Water balance is the first condition of life sustainability on Earth; God created it since the very first day of life existence (Genesis 1:2). If this source of life is disturbed qualitatively (polluted) or quantitatively (too much resulting as flood or too little as drought), it could threaten all the web of life on earth.  Once, God used the power of water to punish human beings, but he promised not to destroy again all life by the waters of a flood (Genesis 9:11). Nevertheless, the pollution of water is still capable of exterminating the fragile human survivability. Water has the virtue of nurturing and cleansing but it also has the capability of defiling and killing if it is not pure. If we fail to care for the creation and continue to pollute water, water may become source of curse for all creation.

In the 1990s, following a scholarship to deepen the science of water (hydrology) in Belgium, I was lucky to be a member of the scientific team which monitored the water quality of the river Scheldt and the Meuse, the two biggest rivers in Belgium. “As in any other industrial country, water pollution has been one of the great—if not the greatest—and longstanding environmental challenges facing Belgium and many European countries.” [1]
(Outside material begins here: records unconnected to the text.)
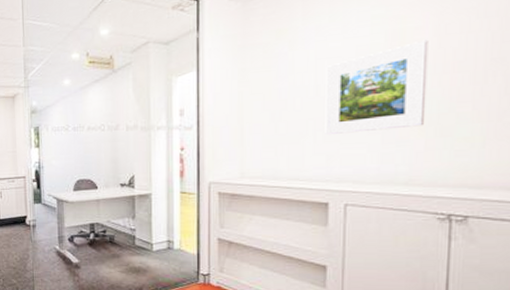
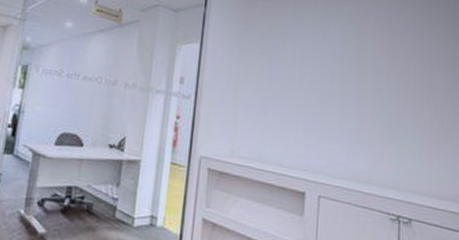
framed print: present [325,39,429,134] -> none [305,58,384,132]

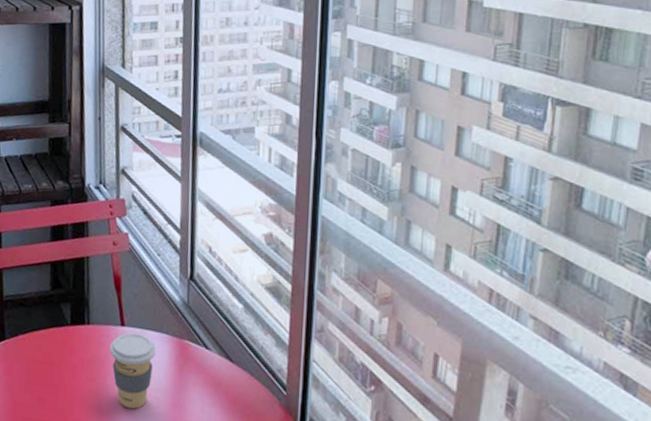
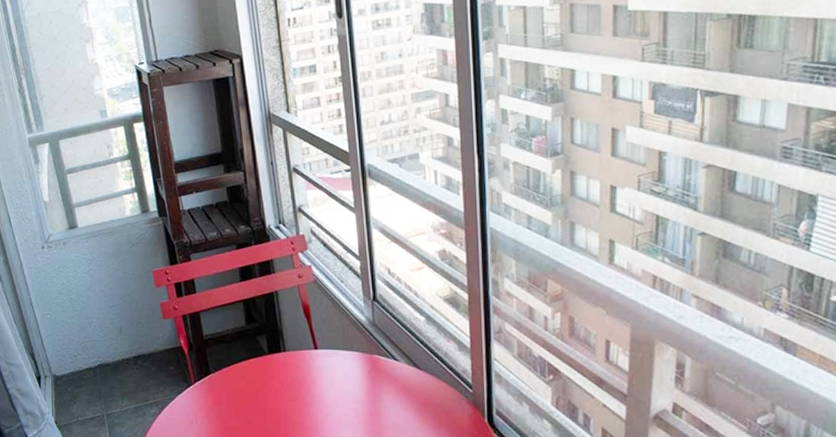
coffee cup: present [110,333,157,409] -> none [307,355,350,421]

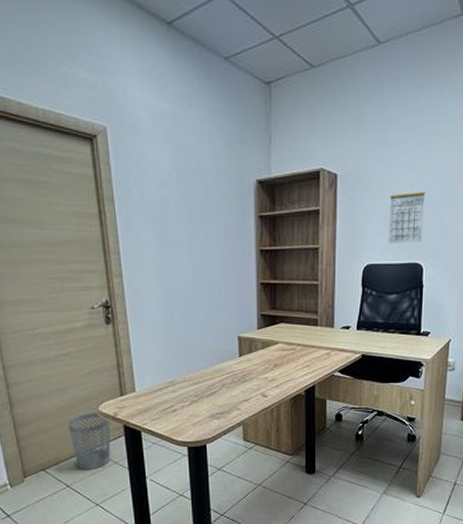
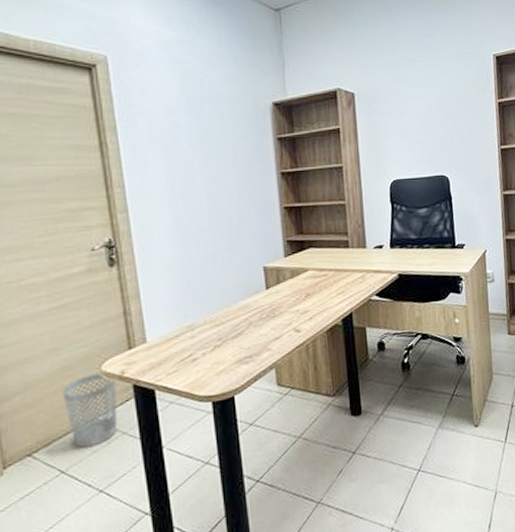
calendar: present [389,191,426,244] -> none [408,106,445,158]

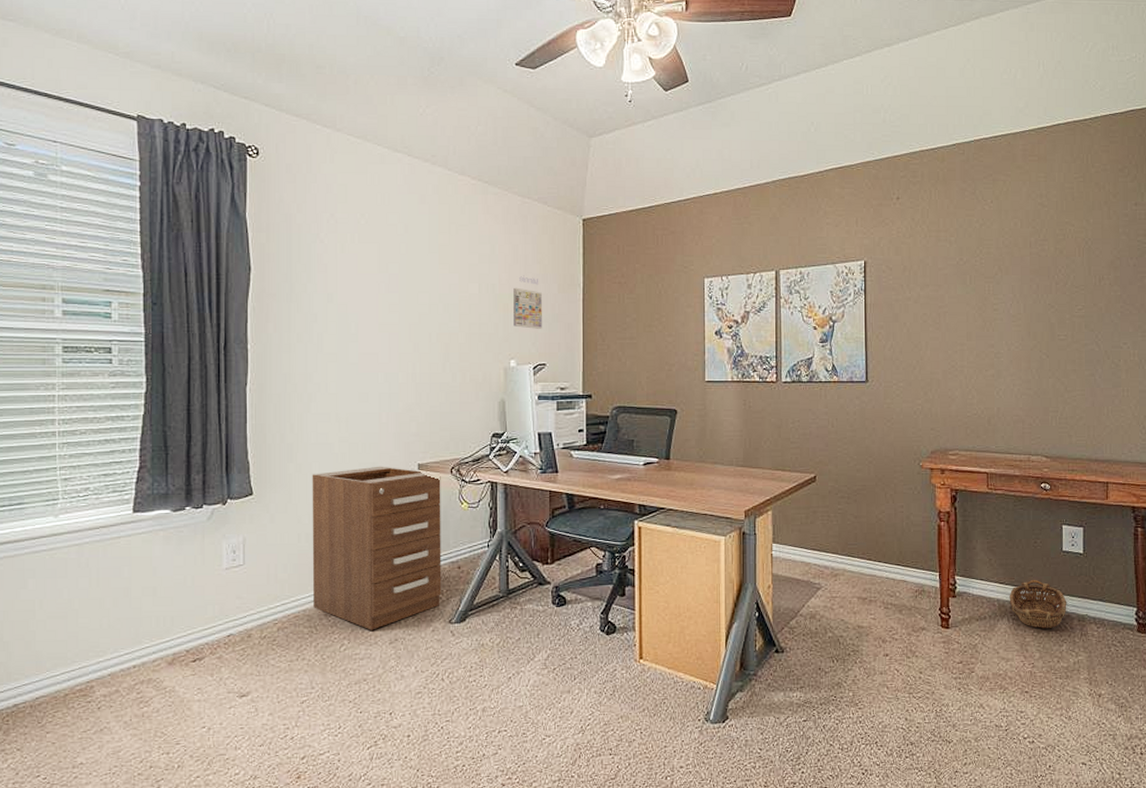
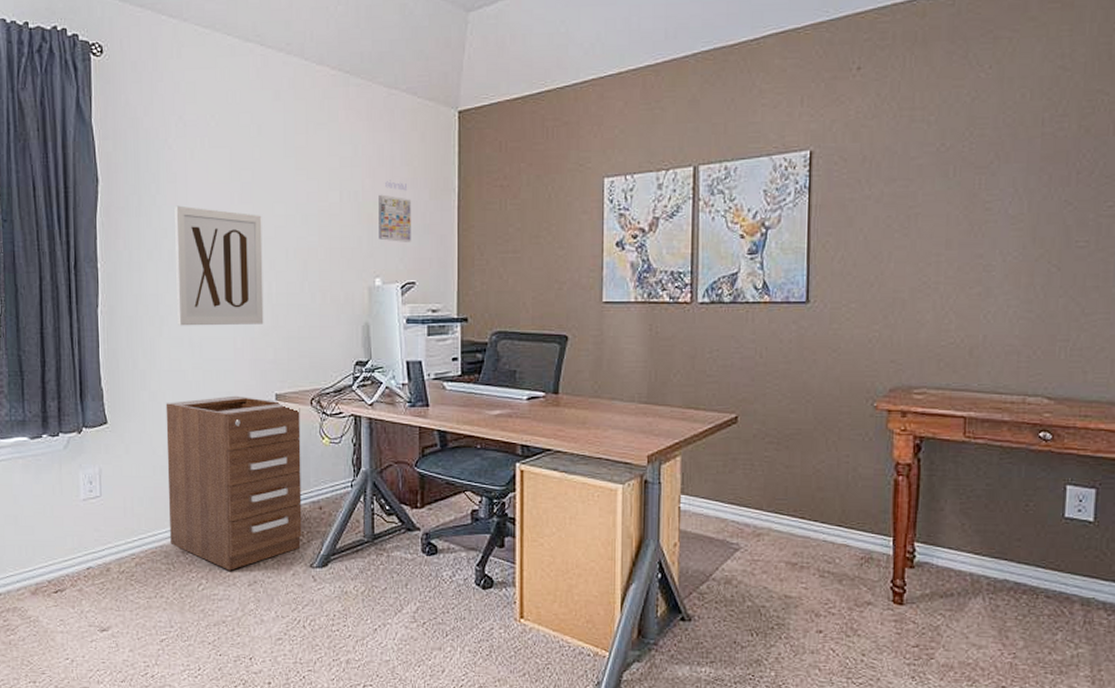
wall art: none [325,293,408,403] -> present [175,205,264,326]
basket: present [1009,580,1067,628] -> none [986,552,1067,612]

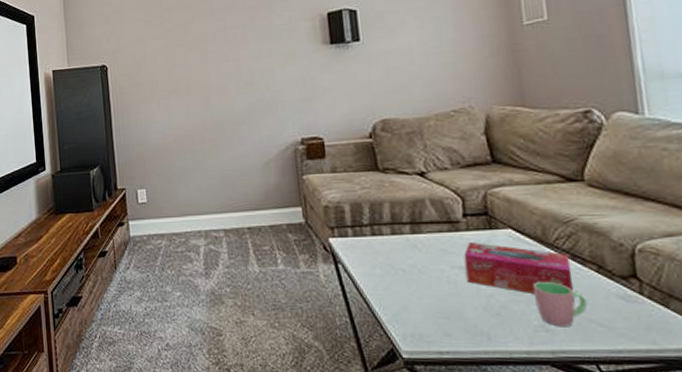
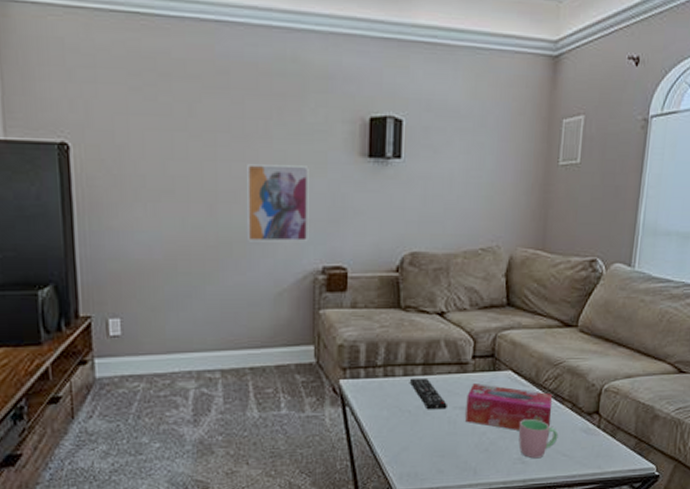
wall art: none [231,58,287,123] -> present [247,164,309,242]
remote control: none [399,236,444,269] -> present [410,377,447,410]

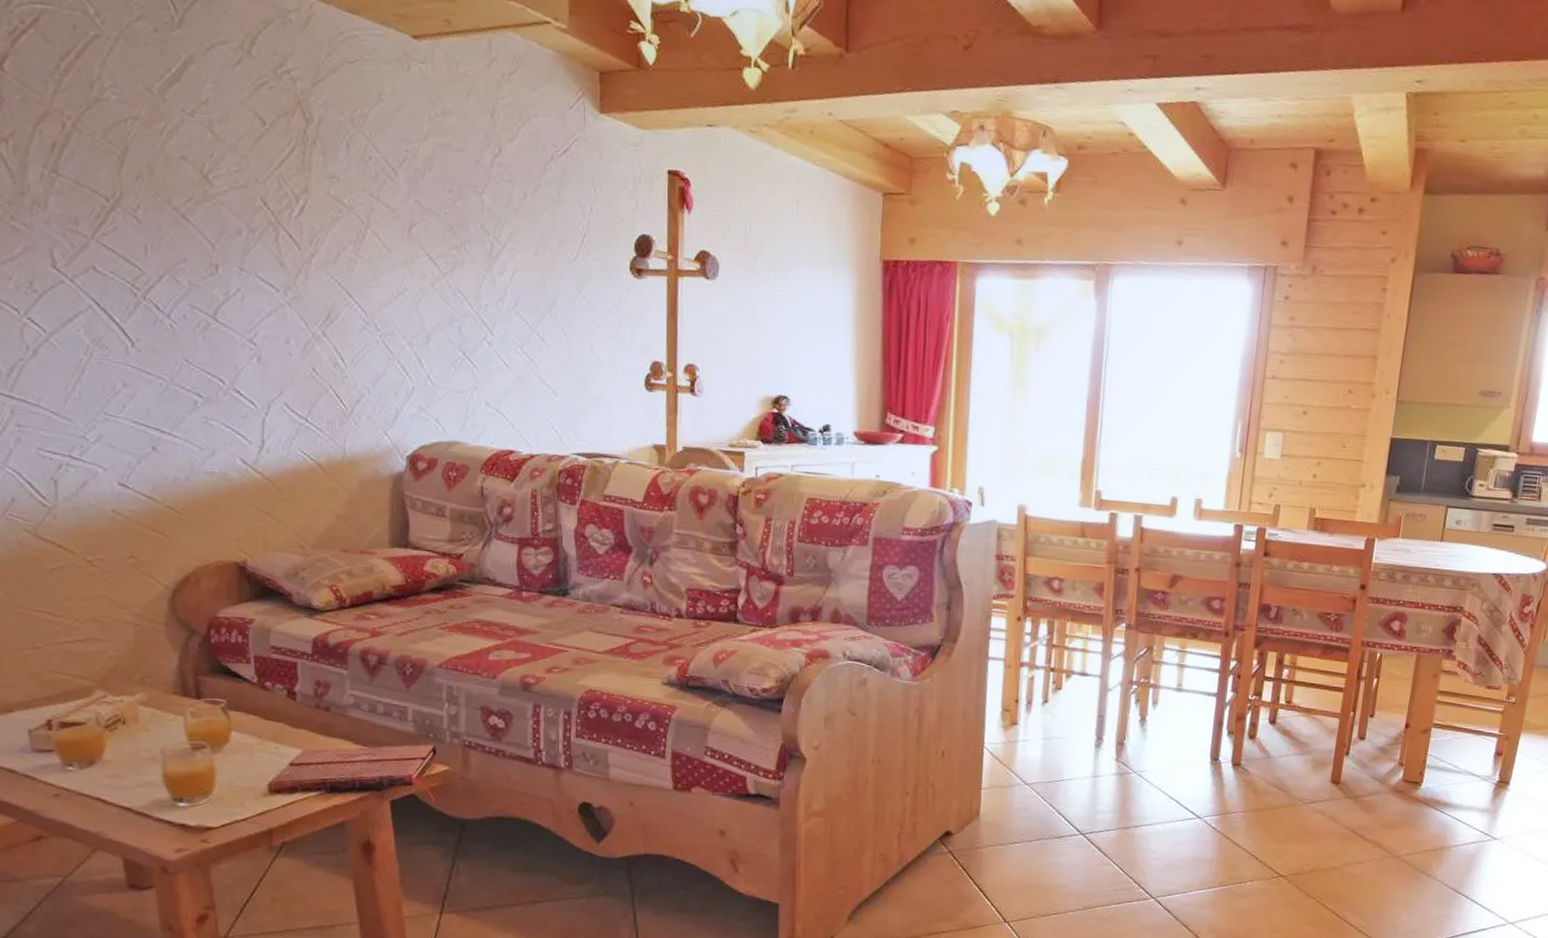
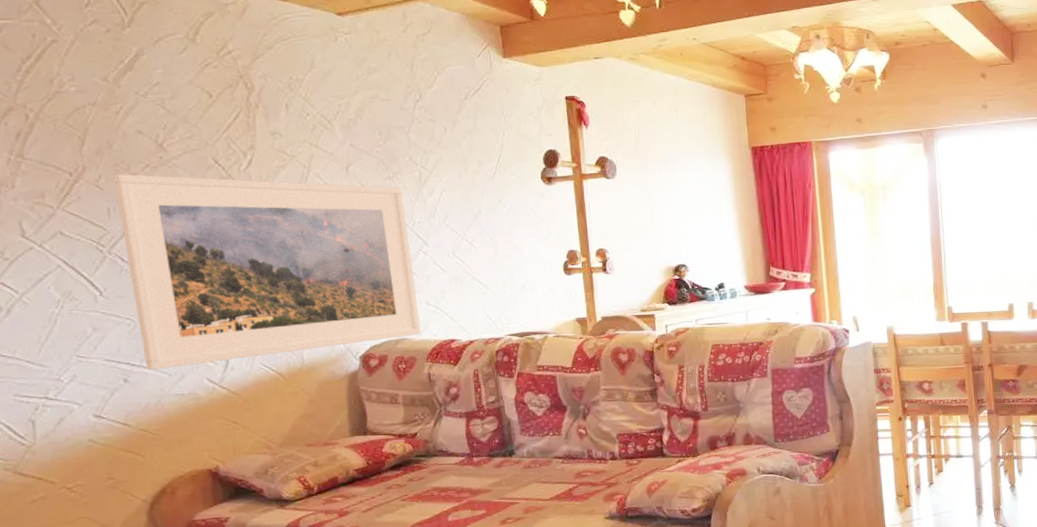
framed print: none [152,205,476,441] -> present [113,173,421,370]

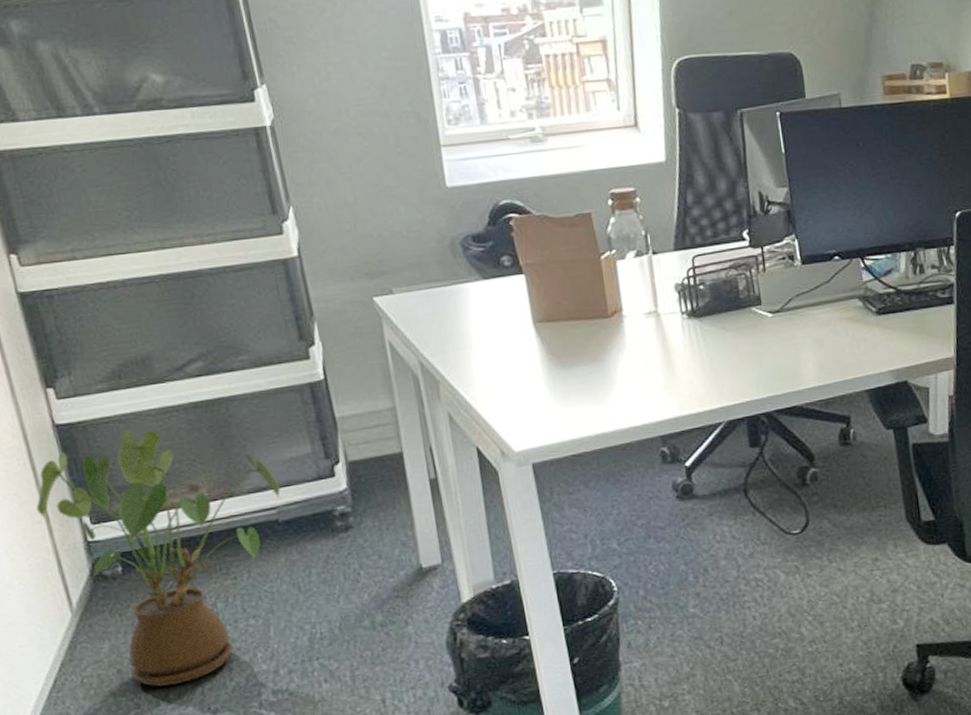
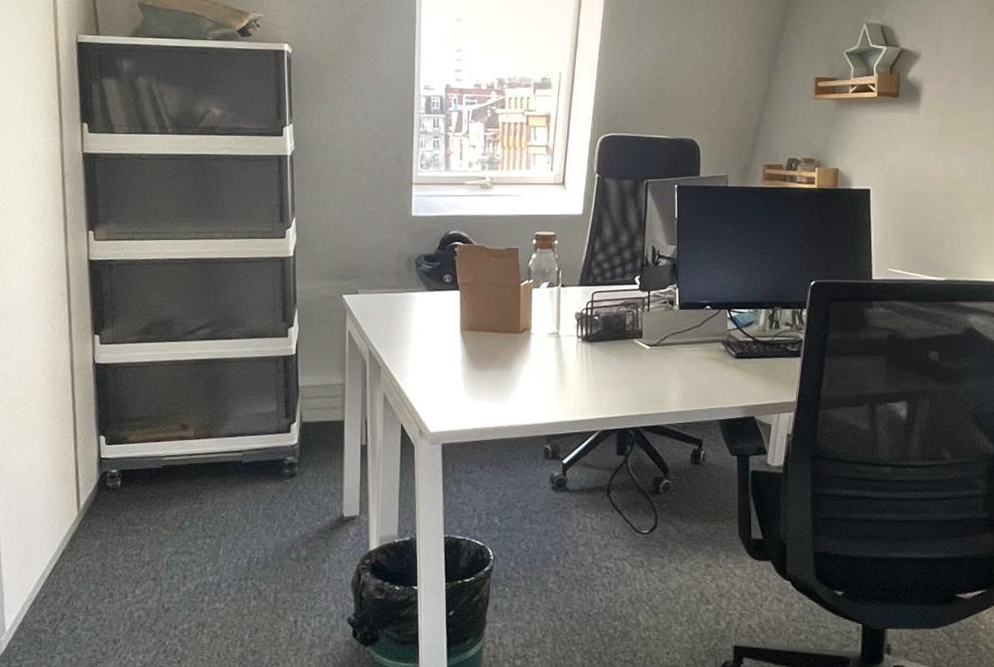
house plant: present [35,431,281,687] -> none [69,375,248,583]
For this third reflection of the Seven Weeks for Water 2022, I invite you to think about the care for creation and the pollution of water in Europe as, this year, the water campaign is focusing on Europe. Securing the sustainable use of water in Europe remains a key challenge. Following the EEA 2018 water assessment, less than the half (~40%) of surface waters are in good ecological status, and only 38% are in good chemical status. “About 88.2 % of Europe's freshwater use comes from rivers and groundwater, while the rest comes from reservoirs (10.3%) and lakes (1.5 %), which makes these sources extremely vulnerable to threats posed by over-exploitation, pollution, and climate change” [2]. European groundwaters and rivers are significantly affected by diffuse pollution from agriculture and domestic use.

Europeans are used to drinking water from plastic bottles only. They are disconnected with their natural waters’ ecological status and few of them realize that some 60% of Europe's rivers, lakes, and estuaries are failing to meet even the minimum ecological standards because of their indifference of irresponsibility toward the environment.

As Christians, we are blessed by the water of life given freely by the faith in Jesus Christ, therefore we should become ourselves springs of water of life to all creation (John 4:13-14).   Our lifestyle should keep the Creation integrity and avoid pollution of the physical and spiritual water system. The words of God revealed our “ecological sins,” which is to act as springs of polluted water to the creation by following the worldly lifestyle (James 3: 10-11).  Through unlimited greed, people keep using thousands of chemical products which end up in rivers and undergoing water reserves. All creation is interconnected. Polluting water locally is degrading water system globally.

We must repent and accept our inability to care for creation without the cleansing power of Jesus Christ’s blood. During this season of lent, may the Holy Spirit lead our daily life so that we become permanently springs of clean water of life, physically and spiritually, which sustain the creation of God. Christians are called to care and listen to the voices of creation by avoiding water pollution and climate change.

Questions for discussion

  1. Water is life and polluting water is like killing life. As a church, how can we ensure that all Christians should have the same feeling regarding to the sacredness of water? 
  2. How does water pollution affect your country or church community?
  3. What can the “disciples of Christ” do to avoid or reduce water pollution?


  • Discuss with your church leaders about water pollution issues and what you can do together to help.
  • Whenever you can, amplify the cries of the polluted rivers, degraded oceans and contaminated underground water. Join actively the Season of Creation movement; the theme for this year is “Listen to voices of Creation.”
  • Keep your neighboring water ecosystem clean by simple actions such as (a) Not pouring fat drippings or household chemicals down the drain. (b) Using minimal detergent or opting for an earth-friendly brand products. (c) Minimizing the use of pesticides, fertilizers, and herbicides for your farming or gardening.




* Dr Louk Andrianos is a World Council of Churches consultant on Care for Creation, Sustainability and Climate Justice. Born in Madagascar, he is based in Crete and collaborates with the Orthodox Academy of Crete and the Season of Creation, among other environmental institutions.